Quickstart

After installing Reynir, fire up your Python 3 interpreter:

$ python3

…and try something like the following:

from reynir import Reynir

my_text = "Litla gula hænan fann fræ. Það var hveitifræ."

# Initialize Reynir and submit the text as a parse job
r = Reynir()
job = r.submit(my_text)

# Iterate through sentences and parse each one
for sent in job:
    sent.parse()
    print("Sentence: {0}".format(sent.tidy_text))
    print("Lemmas:   {0}".format(sent.lemmas))
    print("Parse tree:\n{0}\n".format(sent.tree.view))

The output of the program is as follows:

Sentence: Litla gula hænan fann fræ.
Lemmas:   ['lítill', 'gulur', 'hæna', 'finna', 'fræ', '.']
Parse tree:
P
+-S-MAIN
  +-IP
    +-NP-SUBJ
      +-lo_nf_et_kvk: 'Litla'
      +-lo_nf_et_kvk: 'gula'
      +-no_et_nf_kvk: 'hænan'
    +-VP
      +-so_1_þf_et_p3: 'fann'
      +-NP-OBJ
        +-no_et_þf_hk: 'fræ'
+-'.'
Sentence: Það var hveitifræ.
Lemmas:   ['það', 'vera', 'hveitifræ', '.']
Parse tree:
P
+-S-MAIN
  +-IP
    +-NP-SUBJ
      +-pfn_hk_et_nf: 'Það'
    +-VP
      +-so_1_nf_et_p3: 'var'
      +-NP-PRD
        +-no_et_nf_hk: 'hveitifræ'
+-'.'

The code first creates an instance of the Reynir class and assigns it to the r object. The Reynir class is Reynir’s main service interface.

Next, the program submits a piece of text containing two sentences to Reynir, which returns a job object. Each job object encapsulates a stream of sentences that will be, or have been, processed through Reynir’s tokenizer and parser.

A job object is a Python generator, and the for loop iterates through the job’s sentence stream, returning each sentence in turn in the sent object.

The for loop body parses the sentence by calling sent.parse(). This function returns True if the sentence was successfully parsed, i.e. at least one valid parse tree was found for it, or False otherwise.

The sentence object has a number of properties, including sent.tidy_text which returns a normalized form of the tokenized sentence.
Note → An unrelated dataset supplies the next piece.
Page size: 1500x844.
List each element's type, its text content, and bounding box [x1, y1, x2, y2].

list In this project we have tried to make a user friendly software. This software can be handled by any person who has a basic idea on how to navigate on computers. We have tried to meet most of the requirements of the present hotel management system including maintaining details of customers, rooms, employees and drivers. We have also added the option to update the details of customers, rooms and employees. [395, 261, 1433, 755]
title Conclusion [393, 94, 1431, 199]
If the sentence was successfully parsed, the sent.tree property (of type SimpleTree) contains its best parse tree. This tree can be further queried via properties such as sent.lemmas which returns a list of the word lemmas in the sentence, and sent.tree.view which returns a string with an “ASCII art” representation of the parse tree.

The parse tree contains grammar nonterminals in uppercase, such as P (paragraph), S-MAIN (main sentence), IP (inflected phrase - beygingarliður), NP-SUBJ (noun phrase - subject, frumlag), VP (verb phrase - sagnliður), etc.

Nonterminals are listed and explained in the Nonterminals section.

The tree also shows grammar terminals (leaves, corresponding to tokens) in lowercase, as well as their grammatical variants (features). Examples are pfn_hk_et_nf (personal pronoun, neutral gender, singular, nominative case), and so_1_nf_et_p3 (verb, one argument in nominative case, singular, 3rd person).

Terminals and variants are listed and explained in the Terminals section.

The sentence and tree properties and functions are further detailed and described in the Reference section.